Over the weekend, an extremely bizarre op-ed titled ‘Having a baby isn’t a miracle and doesn’t make you a goddess‘ was published in the New York Post, accompanied with a picture of Beyoncé from her instantly-iconic Grammys performance.
In it, columnist Naomi Schaefer Riley (who appears to be America‘s answer to Miranda Devine) rallies against the so-called fetishisation of motherhood, somehow finding column space to both belittle Bey for her celebration of motherhood and belittle Adele for speaking truthfully about her struggles with it.
Have a read of these two paragraphs.
“Well, Beyoncé has never known when to draw the line between what she should share with her husband and what she should share with an audience — see her chair-straddling, tush-wiggling routine from 2014, for instance. But there was another message from her endless Virgin Mary/Sun Goddess routine: Pregnancy is sexy. Motherhood is divine.”
(Spoiler: Schaefer Riley wrote about that 2014 performance, too. She wasn’t into it.)
“There are reports that Adele struggled with postpartum depression after giving birth, but the idea that a woman who is known to millions by only her first name has “lost” herself by becoming a mother seems a little far-fetched. When most mothers say this, they mean that they have had to scale back their professional life or that they spend their days at home changing diapers. But Adele is presumably waxing philosophical here and wants to tell us motherhood is sooooo hard. Oh, please.”
Imagine being the kind of person who starts a paragraph by identifying someone’s mental illness, and ends it by belittling it. Imagine that.
In the (thankfully) short piece, Schaefer Riley also manages to bring up Katherine Heigl‘s experience of pregnancy (which she considers ‘good’, because Heigl apparently knows her pregnancy is something only to be celebrated in private), Kerry Washington‘s (bad, because how dare Washington consider birth a ‘miracle’), and Zooey Deschanel‘s (also bad, because growing another person in your body is *not* an accomplishment, no matter what Zooey says).
It’s exhausting. It’s bad take after bad take, and more than that – it’s an entire rant about pregnancy that is argued solely on the basis of out-of-context celebrity quotes and one utterly phenomenal Grammys performance.

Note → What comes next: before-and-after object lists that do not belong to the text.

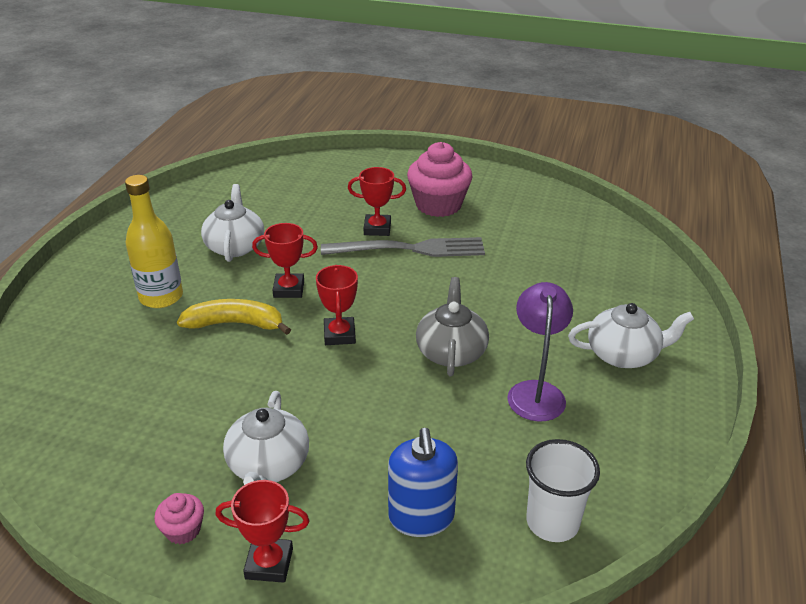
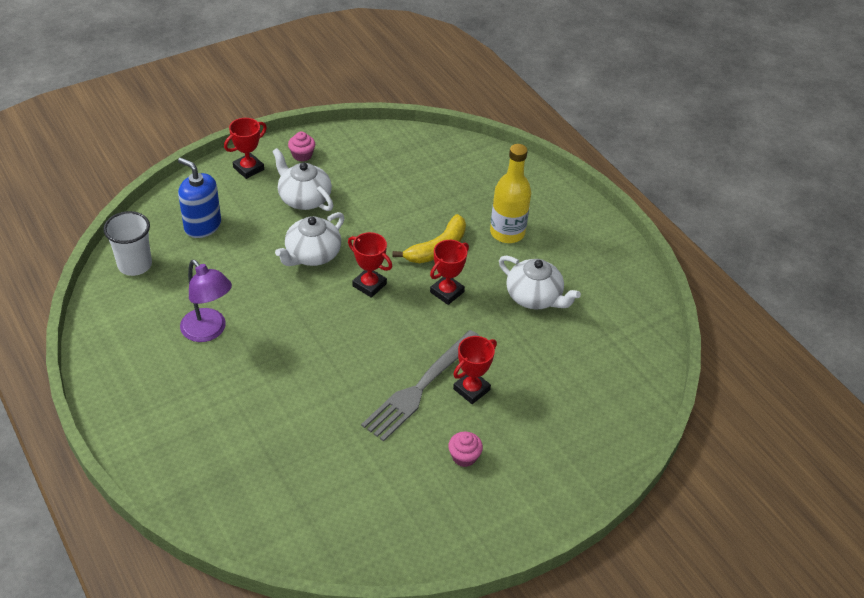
camera: 130 degrees right, 10 degrees up
pink cupcake [407,142,473,217] -> pink cupcake [448,432,483,467], size x0.47
grey teapot [416,277,489,376] -> none
white teapot [568,303,694,368] -> white teapot moved to [275,212,344,266]

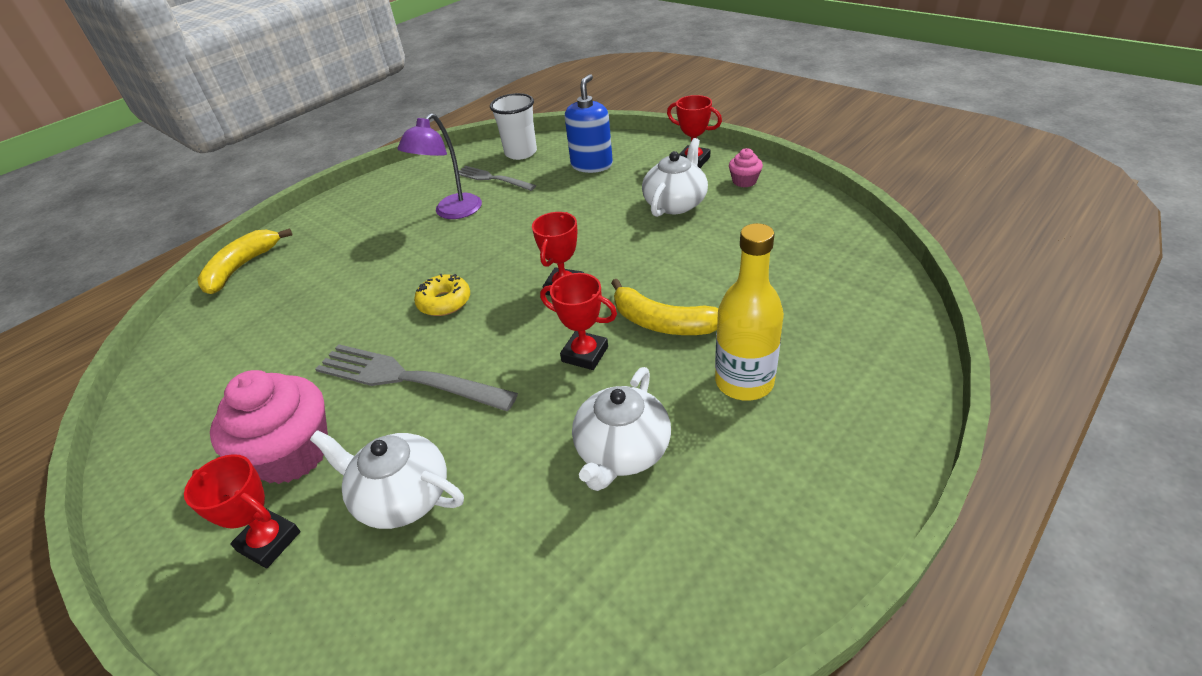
camera: 80 degrees right, 5 degrees down
white teapot [275,212,344,266] -> white teapot moved to [310,430,464,529]
pink cupcake [448,432,483,467] -> pink cupcake [210,370,328,484], size x2.13
red trophy [453,336,497,404] -> red trophy moved to [184,454,300,568]
none -> yellow banana [197,228,292,294]
none -> yellow donut [414,274,470,316]
none -> grey fork [459,166,536,191]

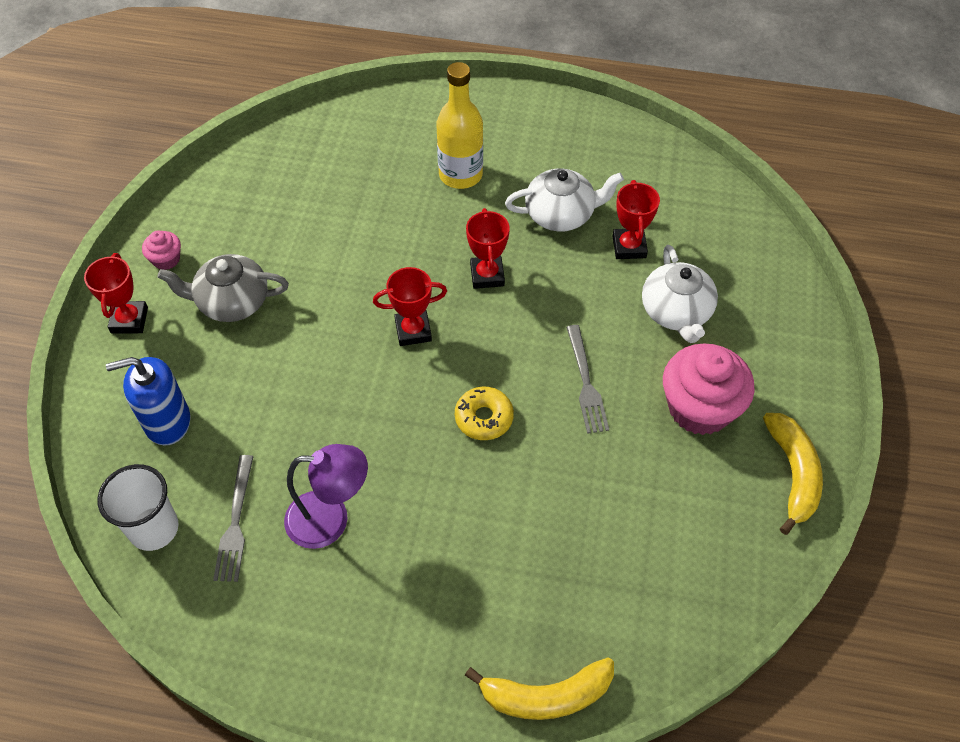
camera: 125 degrees left, 15 degrees up
red trophy [184,454,300,568] -> red trophy moved to [613,180,660,259]
grey fork [315,344,518,411] -> grey fork [566,325,609,434], size x0.61
yellow banana [611,279,718,335] -> yellow banana moved to [763,413,823,535]
white teapot [642,138,708,217] -> grey teapot [157,254,289,322]

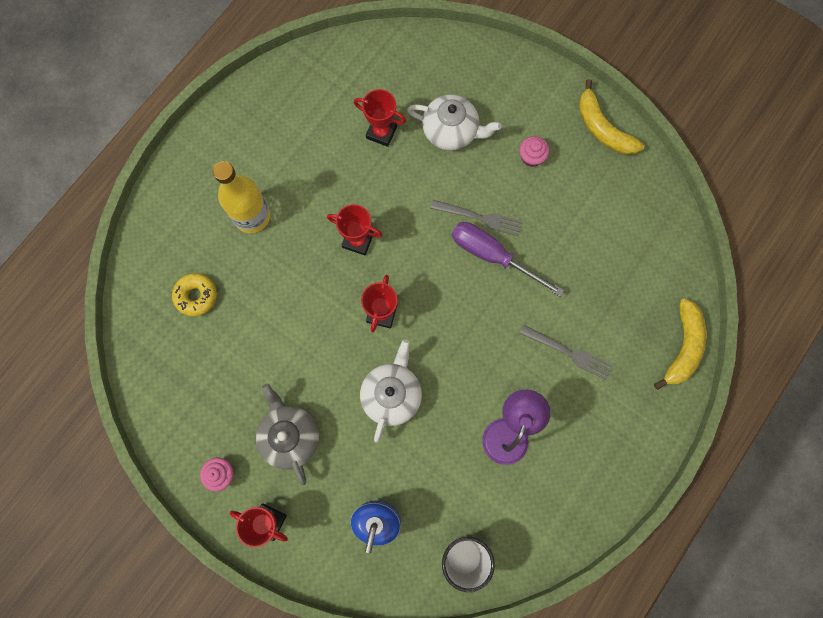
camera: 65 degrees left, 20 degrees up
grey teapot [157,254,289,322] -> grey teapot turned 135 degrees clockwise [256,384,319,485]
grey fork [213,455,254,582] -> grey fork moved to [519,325,613,380]
yellow donut [455,387,514,440] -> yellow donut moved to [172,273,217,317]
white teapot [505,169,624,232] -> white teapot moved to [360,340,422,443]
pink cupcake [663,343,755,435] -> pink cupcake [519,136,549,167], size x0.47
yellow banana [763,413,823,535] -> yellow banana turned 150 degrees counterclockwise [579,79,644,155]
none -> purple screwdriver [452,222,564,297]

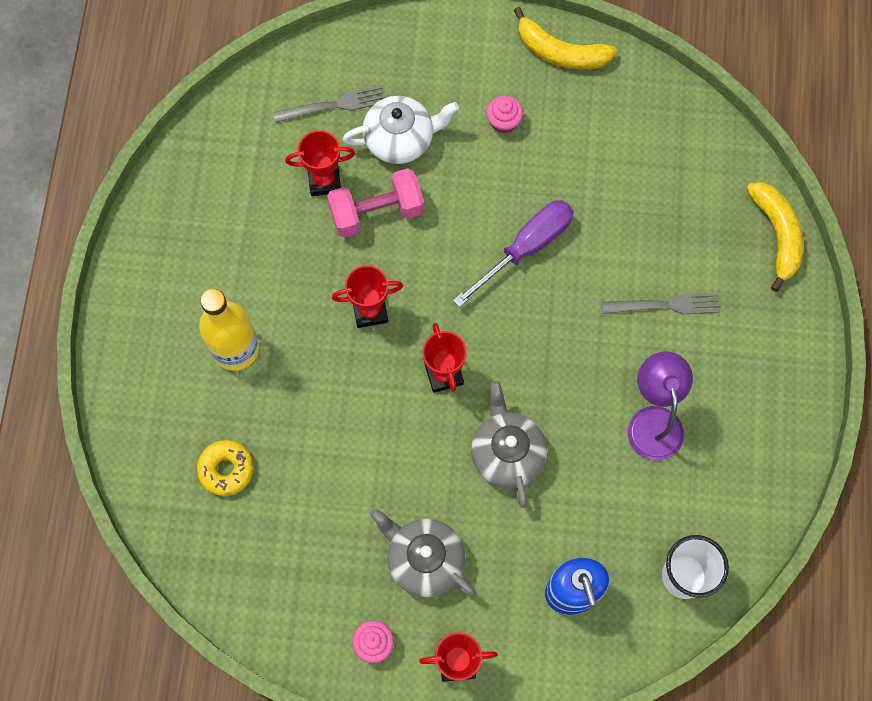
camera: 30 degrees left, 5 degrees down
white teapot [360,340,422,443] -> grey teapot [471,381,547,508]
grey fork [430,200,523,236] -> grey fork moved to [273,85,384,123]
purple screwdriver [452,222,564,297] -> purple screwdriver turned 135 degrees clockwise [453,200,574,307]
none -> pink dumbbell [327,168,424,238]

@nypost pic.twitter.com/zCSYXIosLY
— Zendaya (@Zendaya) February 18, 2017
me before opening this: “either a man or a white woman wrote this”
me saving you a click: it was a white woman https://t.co/Rw7TSlomwD
— Juliana Pache (@thecityofjules) February 18, 2017
Y’all so bitter and ugly. Why. Why?? https://t.co/tg68W7kkIW
— lil’ bougie sandwich (@simonefiasco) February 19, 2017
This is by the same woman who wrote “Jay Z Is A Poor Excuse For A Husband” because of Beyonce’s “sexualized” 2014 Grammy performance. https://t.co/oEHWlUT0uz
— Andreas Hale (@AndreasHale) February 19, 2017
Op-ed: I’m jealous of Beyoncé https://t.co/cfhVtfwOUn
— Jess Dweck (@TheDweck) February 18, 2017
Women having the ability to carry and bring new life into the world is definitely goddess-worthy. Delete this. https://t.co/M2MiQHcgCe
— Leanne ?? (@LeanneWoodfull) February 19, 2017
EVERY woman that has given birth or carried a child is a miracle worker. Period. All of a sudden that march is a distant memory. https://t.co/Tdy3A4g14I
— Cynthia Erivo (@CynthiaEriVo) February 18, 2017
Considering how many women and children STILL die due during childbirth (even in the U.S.), this is ridiculous. https://t.co/vExFMXfHRl
— britni danielle (@BritniDWrites) February 19, 2017
Imagine being this jealous of Beyoncé pic.twitter.com/uE7yOJiIlJ
— Lauren Duca (@laurenduca) February 19, 2017
counterpoint: creating life is fucking wild actually https://t.co/6u0uWLMKGF
— thomas violence (@thomas_violence) February 19, 2017
So is pregnancy not a miracle for women who have PCOS or endometriosis, who have struggled with surrogacy or IVF or who have miscarried????? https://t.co/FAEuozLBLX
— Shehnaz Khan (@shehnazkhan) February 18, 2017
What EYE want to see is a thinkpiece (or 47) about why white women feel so threatened by Beyoncé & Serena.
Huh. I should write that. ??
— April (@ReignOfApril) February 19, 2017
There’s something bigger there too. About seeing “everyday” women as miraculous. That’s part of it. Because some would just call us “hosts.”
— April (@ReignOfApril) February 19, 2017
You come at the queen, you best not miss.